• **WHAT TO DO**: Each line in the records below, from the one that contains "cultural frente a destinos de sol y playa." to the one that contains "problemele de control ale mâinilor bionice.", should be reproduced exactly, the first and last included.

------------------------

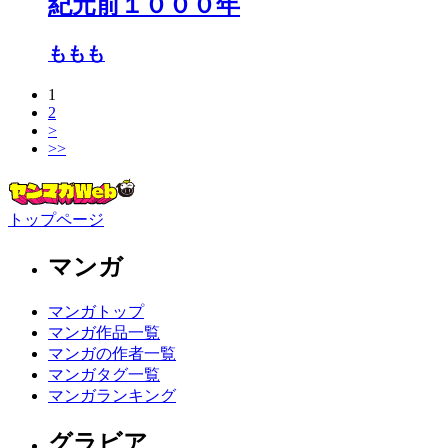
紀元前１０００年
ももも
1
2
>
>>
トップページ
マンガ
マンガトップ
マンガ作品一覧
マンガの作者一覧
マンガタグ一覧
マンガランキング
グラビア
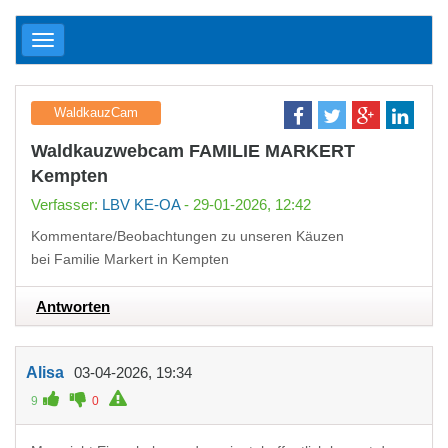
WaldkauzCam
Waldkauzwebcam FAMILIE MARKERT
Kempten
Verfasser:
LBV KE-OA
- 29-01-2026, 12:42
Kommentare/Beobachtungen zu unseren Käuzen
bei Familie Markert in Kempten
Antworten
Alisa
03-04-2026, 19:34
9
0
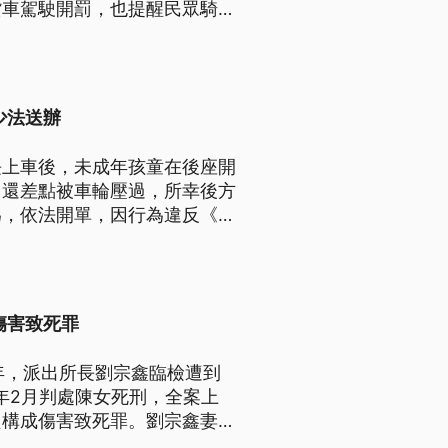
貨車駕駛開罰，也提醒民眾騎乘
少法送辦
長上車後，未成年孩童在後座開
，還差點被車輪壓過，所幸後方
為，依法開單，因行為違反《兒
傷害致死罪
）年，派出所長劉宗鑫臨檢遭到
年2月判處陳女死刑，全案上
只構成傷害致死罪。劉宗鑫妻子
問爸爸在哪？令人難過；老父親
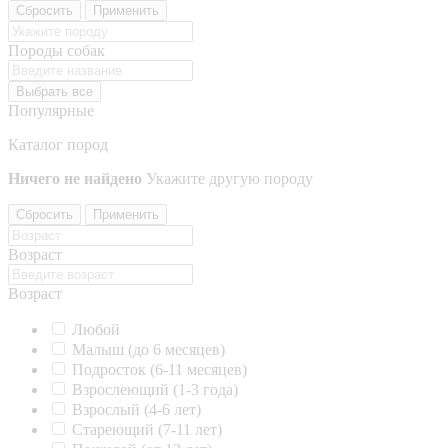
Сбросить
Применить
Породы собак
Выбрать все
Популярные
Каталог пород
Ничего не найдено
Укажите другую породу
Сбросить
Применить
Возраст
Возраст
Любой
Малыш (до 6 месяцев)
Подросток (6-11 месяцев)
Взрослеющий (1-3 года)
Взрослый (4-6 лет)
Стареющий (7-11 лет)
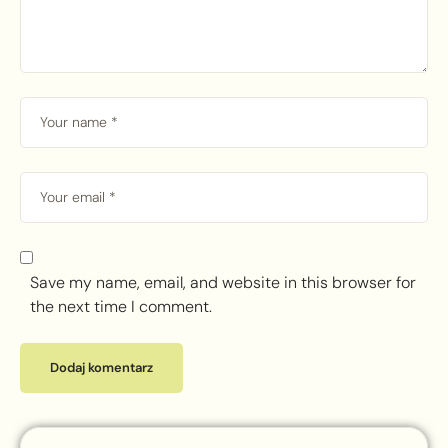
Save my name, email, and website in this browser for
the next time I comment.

------------------------

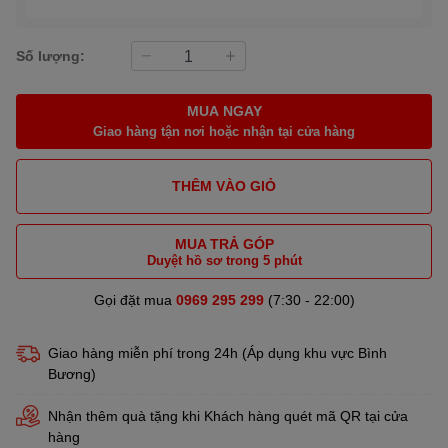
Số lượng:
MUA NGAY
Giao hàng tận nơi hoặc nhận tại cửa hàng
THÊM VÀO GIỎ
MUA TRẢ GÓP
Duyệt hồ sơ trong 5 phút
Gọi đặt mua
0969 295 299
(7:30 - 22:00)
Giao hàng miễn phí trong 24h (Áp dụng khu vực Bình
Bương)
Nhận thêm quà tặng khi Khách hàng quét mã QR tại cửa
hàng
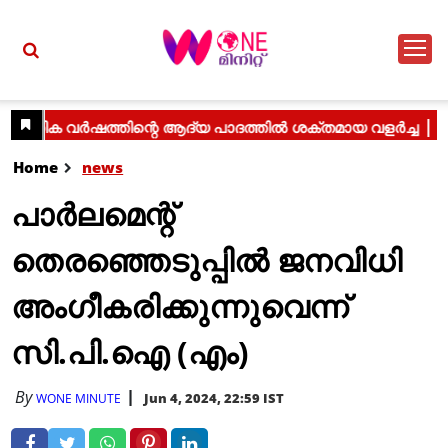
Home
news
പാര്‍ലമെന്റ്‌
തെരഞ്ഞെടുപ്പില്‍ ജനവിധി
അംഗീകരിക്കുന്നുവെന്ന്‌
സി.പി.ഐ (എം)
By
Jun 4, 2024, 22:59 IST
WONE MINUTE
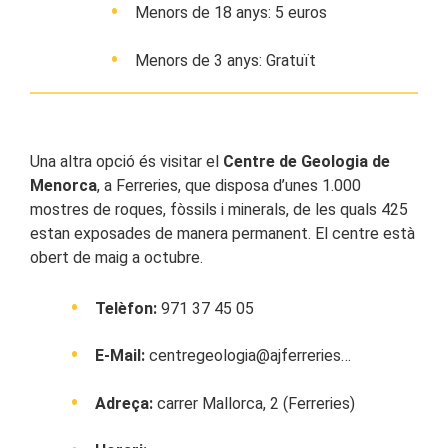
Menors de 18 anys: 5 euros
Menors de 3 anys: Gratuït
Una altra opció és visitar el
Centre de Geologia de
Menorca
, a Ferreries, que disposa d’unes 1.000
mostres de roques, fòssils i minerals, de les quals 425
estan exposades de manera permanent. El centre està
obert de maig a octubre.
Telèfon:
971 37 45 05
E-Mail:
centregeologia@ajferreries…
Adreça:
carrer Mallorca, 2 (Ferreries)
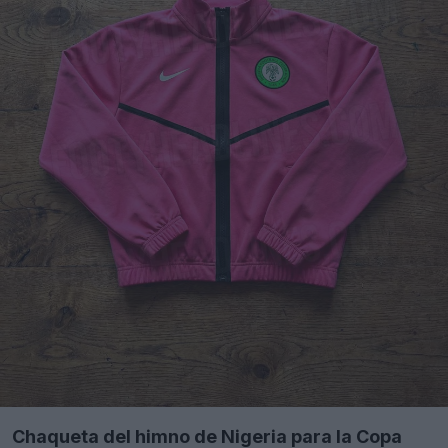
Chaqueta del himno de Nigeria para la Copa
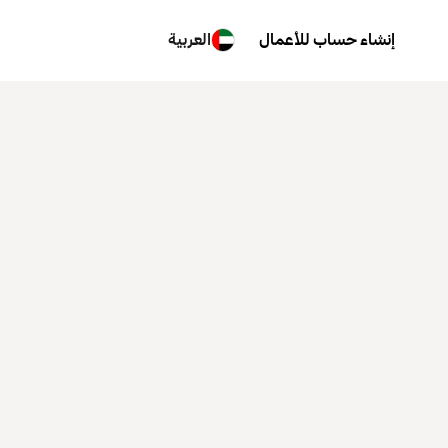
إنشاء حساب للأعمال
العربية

------------------------

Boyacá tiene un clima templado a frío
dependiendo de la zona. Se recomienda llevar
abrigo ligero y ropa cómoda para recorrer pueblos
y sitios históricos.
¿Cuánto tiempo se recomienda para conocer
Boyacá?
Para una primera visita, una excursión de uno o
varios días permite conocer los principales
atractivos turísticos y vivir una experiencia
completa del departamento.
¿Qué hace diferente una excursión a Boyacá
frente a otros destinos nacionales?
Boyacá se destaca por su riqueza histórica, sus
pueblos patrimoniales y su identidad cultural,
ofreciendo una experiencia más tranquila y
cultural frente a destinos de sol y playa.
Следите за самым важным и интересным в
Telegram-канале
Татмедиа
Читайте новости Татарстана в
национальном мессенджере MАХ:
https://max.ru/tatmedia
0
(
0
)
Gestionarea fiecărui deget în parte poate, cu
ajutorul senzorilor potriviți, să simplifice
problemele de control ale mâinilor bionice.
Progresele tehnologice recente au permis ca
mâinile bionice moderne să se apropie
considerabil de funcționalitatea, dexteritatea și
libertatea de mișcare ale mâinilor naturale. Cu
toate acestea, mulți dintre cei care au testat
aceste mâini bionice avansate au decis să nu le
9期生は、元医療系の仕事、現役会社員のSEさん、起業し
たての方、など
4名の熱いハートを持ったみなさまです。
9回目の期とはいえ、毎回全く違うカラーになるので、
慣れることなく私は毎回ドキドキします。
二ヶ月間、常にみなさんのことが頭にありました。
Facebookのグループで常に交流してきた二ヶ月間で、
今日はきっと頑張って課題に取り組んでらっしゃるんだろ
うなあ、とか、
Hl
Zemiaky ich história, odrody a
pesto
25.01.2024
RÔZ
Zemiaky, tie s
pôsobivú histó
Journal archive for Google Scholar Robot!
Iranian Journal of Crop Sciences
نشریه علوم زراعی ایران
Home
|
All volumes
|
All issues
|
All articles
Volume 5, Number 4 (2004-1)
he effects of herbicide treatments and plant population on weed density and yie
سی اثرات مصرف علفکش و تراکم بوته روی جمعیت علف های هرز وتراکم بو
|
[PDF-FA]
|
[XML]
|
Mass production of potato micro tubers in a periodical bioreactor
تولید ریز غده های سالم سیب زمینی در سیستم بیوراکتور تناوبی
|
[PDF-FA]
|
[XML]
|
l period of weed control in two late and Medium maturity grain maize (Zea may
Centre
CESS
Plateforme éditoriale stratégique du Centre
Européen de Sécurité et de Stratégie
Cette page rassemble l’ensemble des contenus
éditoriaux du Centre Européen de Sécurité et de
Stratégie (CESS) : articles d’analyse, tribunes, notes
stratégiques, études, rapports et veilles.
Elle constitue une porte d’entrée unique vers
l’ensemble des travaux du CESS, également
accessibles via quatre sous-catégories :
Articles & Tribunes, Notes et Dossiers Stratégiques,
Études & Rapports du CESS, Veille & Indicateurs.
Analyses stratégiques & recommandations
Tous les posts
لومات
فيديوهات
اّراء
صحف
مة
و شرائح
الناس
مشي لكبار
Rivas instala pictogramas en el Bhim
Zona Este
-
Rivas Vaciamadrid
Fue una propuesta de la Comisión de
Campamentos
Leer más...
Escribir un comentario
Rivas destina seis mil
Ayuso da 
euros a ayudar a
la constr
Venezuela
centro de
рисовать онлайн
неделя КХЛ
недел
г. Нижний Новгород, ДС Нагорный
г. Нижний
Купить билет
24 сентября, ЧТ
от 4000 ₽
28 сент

------------------------

• **WORKED SOLUTION**:
cultural frente a destinos de sol y playa.
Следите за самым важным и интересным в
Telegram-канале
Татмедиа
Читайте новости Татарстана в
национальном мессенджере MАХ:
https://max.ru/tatmedia
0
(
0
)
Gestionarea fiecărui deget în parte poate, cu
ajutorul senzorilor potriviți, să simplifice
problemele de control ale mâinilor bionice.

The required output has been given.